EXERCISE AIM - Return every line from the listing where the word "axial" occurs.

DATA -
Content starts

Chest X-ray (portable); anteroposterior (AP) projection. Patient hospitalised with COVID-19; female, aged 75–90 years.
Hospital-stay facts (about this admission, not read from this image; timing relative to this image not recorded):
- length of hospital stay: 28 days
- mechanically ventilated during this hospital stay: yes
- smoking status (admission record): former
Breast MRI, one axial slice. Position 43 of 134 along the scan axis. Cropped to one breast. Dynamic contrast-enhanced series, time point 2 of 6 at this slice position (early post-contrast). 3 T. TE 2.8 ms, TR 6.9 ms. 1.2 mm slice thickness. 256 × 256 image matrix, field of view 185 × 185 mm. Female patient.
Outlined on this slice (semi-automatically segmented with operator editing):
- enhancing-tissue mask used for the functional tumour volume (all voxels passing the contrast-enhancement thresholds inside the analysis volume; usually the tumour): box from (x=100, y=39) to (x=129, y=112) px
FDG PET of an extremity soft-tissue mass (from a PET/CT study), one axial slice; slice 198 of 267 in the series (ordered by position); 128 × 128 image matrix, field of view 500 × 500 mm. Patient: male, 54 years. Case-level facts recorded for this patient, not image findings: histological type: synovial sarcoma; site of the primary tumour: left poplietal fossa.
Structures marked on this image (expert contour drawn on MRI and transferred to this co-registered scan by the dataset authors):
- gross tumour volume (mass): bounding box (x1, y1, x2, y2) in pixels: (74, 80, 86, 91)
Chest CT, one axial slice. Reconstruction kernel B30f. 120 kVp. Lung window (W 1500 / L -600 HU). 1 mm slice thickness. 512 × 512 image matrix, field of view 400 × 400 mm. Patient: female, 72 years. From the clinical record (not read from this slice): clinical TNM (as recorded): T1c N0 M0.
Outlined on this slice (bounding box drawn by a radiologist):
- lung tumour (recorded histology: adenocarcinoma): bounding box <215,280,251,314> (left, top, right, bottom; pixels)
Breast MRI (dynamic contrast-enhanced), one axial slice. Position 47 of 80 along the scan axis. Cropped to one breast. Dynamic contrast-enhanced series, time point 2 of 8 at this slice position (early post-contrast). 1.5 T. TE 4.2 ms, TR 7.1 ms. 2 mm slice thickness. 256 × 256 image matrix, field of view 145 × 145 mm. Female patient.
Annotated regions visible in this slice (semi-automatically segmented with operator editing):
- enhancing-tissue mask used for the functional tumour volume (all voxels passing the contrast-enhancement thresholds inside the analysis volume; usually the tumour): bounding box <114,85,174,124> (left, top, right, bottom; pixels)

Content ends

OUTPUT -
Breast MRI, one axial slice. Position 43 of 134 along the scan axis. Cropped to one breast. Dynamic contrast-enhanced series, time point 2 of 6 at this slice position (early post-contrast). 3 T. TE 2.8 ms, TR 6.9 ms. 1.2 mm slice thickness. 256 × 256 image matrix, field of view 185 × 185 mm. Female patient.
FDG PET of an extremity soft-tissue mass (from a PET/CT study), one axial slice; slice 198 of 267 in the series (ordered by position); 128 × 128 image matrix, field of view 500 × 500 mm. Patient: male, 54 years. Case-level facts recorded for this patient, not image findings: histological type: synovial sarcoma; site of the primary tumour: left poplietal fossa.
Chest CT, one axial slice. Reconstruction kernel B30f. 120 kVp. Lung window (W 1500 / L -600 HU). 1 mm slice thickness. 512 × 512 image matrix, field of view 400 × 400 mm. Patient: female, 72 years. From the clinical record (not read from this slice): clinical TNM (as recorded): T1c N0 M0.
Breast MRI (dynamic contrast-enhanced), one axial slice. Position 47 of 80 along the scan axis. Cropped to one breast. Dynamic contrast-enhanced series, time point 2 of 8 at this slice position (early post-contrast). 1.5 T. TE 4.2 ms, TR 7.1 ms. 2 mm slice thickness. 256 × 256 image matrix, field of view 145 × 145 mm. Female patient.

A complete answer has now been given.